Olan bitenin özetinin aslında bu cümlede açıklandığını düşünüyorum.

Her gece uykuya dalmakla birlikte bilincimizde terkettiğimiz "sistemi" her sabah uyandığımızda kendi bilincimizle İÇİÇE OLARAK yeniden İNŞAA ederiz.

Bu içselleştirilmiş "ilişki biçimi" aslında sistemin doğrudan doğruya kendimiz olduğunun önemli bir işaretidir.

Bu nedenle baştaki taleplerimizin kaliteli olduğu iddiasından sonraki adımda talebimizin muhatabı olarak kendimizi görmediğimiz için; rutinleştirdiğimiz, fasit çember içinde sorun çözme kabiliyetlerimizi köreltmeye yöneliriz.

Şöyle bir hayal kurabilir miyiz?

Diyelim ki, tüm sorunlarin düzeltilmemesinin sorumlusu olarak gördüğümüz iktidar/sistem şaşırtıcı biçimde "kaliteli olduğunu düşündüğümüz talepler doğrultusunda" gerekenleri yapti;... yani değişti...

Peki bu yeni durumda ortaya çıkan verileri kullanabilecek bir kalitede davranış alışkanlıklarımız olmadığına göre; yeni durumun verileri "ziyan olmayacak mıdır?"

Bunu bir "kalite kombinasyonu" örneği ile biraz daha açabiliriz...

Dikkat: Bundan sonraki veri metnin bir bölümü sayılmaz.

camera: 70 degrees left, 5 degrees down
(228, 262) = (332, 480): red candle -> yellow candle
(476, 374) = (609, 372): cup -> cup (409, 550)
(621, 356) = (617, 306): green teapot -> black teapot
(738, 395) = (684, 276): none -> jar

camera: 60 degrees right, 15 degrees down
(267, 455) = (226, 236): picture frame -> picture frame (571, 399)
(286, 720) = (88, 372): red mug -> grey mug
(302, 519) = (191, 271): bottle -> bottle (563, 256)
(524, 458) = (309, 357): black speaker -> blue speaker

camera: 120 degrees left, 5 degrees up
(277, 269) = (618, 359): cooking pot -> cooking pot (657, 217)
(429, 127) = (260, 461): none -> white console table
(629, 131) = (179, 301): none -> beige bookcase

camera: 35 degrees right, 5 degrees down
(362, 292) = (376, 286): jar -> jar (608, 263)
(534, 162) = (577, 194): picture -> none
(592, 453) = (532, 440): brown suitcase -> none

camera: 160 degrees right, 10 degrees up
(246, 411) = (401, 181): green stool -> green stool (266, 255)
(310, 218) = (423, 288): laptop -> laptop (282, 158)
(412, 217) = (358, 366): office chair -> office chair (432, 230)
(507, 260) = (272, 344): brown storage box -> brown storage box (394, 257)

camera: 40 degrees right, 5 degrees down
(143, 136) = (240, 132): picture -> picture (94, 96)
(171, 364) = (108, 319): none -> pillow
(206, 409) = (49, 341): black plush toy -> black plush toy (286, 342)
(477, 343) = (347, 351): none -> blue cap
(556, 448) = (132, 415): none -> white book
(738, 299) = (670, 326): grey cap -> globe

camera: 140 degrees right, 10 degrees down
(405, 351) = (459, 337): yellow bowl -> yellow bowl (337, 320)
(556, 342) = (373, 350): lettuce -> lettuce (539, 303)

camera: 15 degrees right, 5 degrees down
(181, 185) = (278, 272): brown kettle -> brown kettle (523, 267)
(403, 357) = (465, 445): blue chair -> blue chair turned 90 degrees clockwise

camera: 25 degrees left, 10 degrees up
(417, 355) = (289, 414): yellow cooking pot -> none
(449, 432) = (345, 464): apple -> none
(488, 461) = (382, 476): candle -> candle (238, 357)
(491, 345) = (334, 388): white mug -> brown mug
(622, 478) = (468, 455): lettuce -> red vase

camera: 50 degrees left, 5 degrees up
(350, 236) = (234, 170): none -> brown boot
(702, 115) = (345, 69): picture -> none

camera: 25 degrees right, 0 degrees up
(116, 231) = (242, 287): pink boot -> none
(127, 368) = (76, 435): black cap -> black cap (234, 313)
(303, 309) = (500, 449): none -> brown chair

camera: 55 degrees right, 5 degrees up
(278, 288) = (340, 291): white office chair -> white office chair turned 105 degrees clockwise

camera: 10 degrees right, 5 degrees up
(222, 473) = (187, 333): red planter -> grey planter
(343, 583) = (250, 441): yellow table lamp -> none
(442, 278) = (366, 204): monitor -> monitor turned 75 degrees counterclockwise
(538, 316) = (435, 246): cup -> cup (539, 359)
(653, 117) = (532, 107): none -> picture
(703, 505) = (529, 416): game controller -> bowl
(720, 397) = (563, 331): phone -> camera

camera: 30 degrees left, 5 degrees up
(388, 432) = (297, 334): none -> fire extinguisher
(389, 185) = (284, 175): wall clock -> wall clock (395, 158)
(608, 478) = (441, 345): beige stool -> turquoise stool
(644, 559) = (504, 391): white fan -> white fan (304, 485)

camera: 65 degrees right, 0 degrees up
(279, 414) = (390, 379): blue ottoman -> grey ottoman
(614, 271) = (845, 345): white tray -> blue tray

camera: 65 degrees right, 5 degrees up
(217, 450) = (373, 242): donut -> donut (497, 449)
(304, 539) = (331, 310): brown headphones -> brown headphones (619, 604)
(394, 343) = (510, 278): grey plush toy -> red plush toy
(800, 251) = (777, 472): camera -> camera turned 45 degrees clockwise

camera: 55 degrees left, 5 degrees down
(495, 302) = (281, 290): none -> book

Boş bir odanin ortasında masa üzerinde son model bir bilgisayar açık durmaktadır.

İçeriye bırakacağımız bir şempanze/maymun ile bu kaliteli bilgisayar arasında "en kaliteli ilişki kombinasyonu"; ancak "tavandan sarkıtacağımız bir adet muz ile kurulabilir..."

Çünkü maymun, masadaki bilgisayarın üzerine çıkarak muza ulaşmaya çalışacak; bu arada "bilgisayar ile iliskisinin kalitesini" belirlemiş olacaktır...

Burada dile getirdiklerimiz bütünüyle öznesiz, yani guruhlaştırılmış toplumlar için geçerlidir.

Eğitim konusunda özne nedir/kimdir? sorusunu bir dilbilgisi analizi yapar gibi yaparsak; yani, soruyu en temel/ilkel hali ile sorabilirsek;

Eğitim, 'eğitecek bilgisi olarlar' var olduğu için mi vardır; yoksa 'eğitime ihtiyacı/talebi olanlar' var olduğu için mi vardır?

Bu sorudan hemen net sonucu alabiliriz.

Eğitimin öznesi öğrenmeye ihtiyaç duyan öğrencilerdir...

O halde bir kez olsun "kaliteyi talep etme kalitesini" talep edilecek muhatabı da doğru seçerek gerçekleştirmeyi denemek gerekmektedir...

"İnsan özgürlüğe, 'yalnızlık şartlarında değil' prensiplerini/kurallarını bilinçli olarak kabul ettiği, kent/toplum içerisinde ancak ulaşabilir..." diyen Descartes'in bu sözündeki;

asosyalize bireyler ve sosyalize bireyler ayrımına dikkat ettiğimizde "kaliteyi talep etme kalitesi"nin de "konu bazında siyaset anlamında" muhatapları ortaya çıkmaktadır...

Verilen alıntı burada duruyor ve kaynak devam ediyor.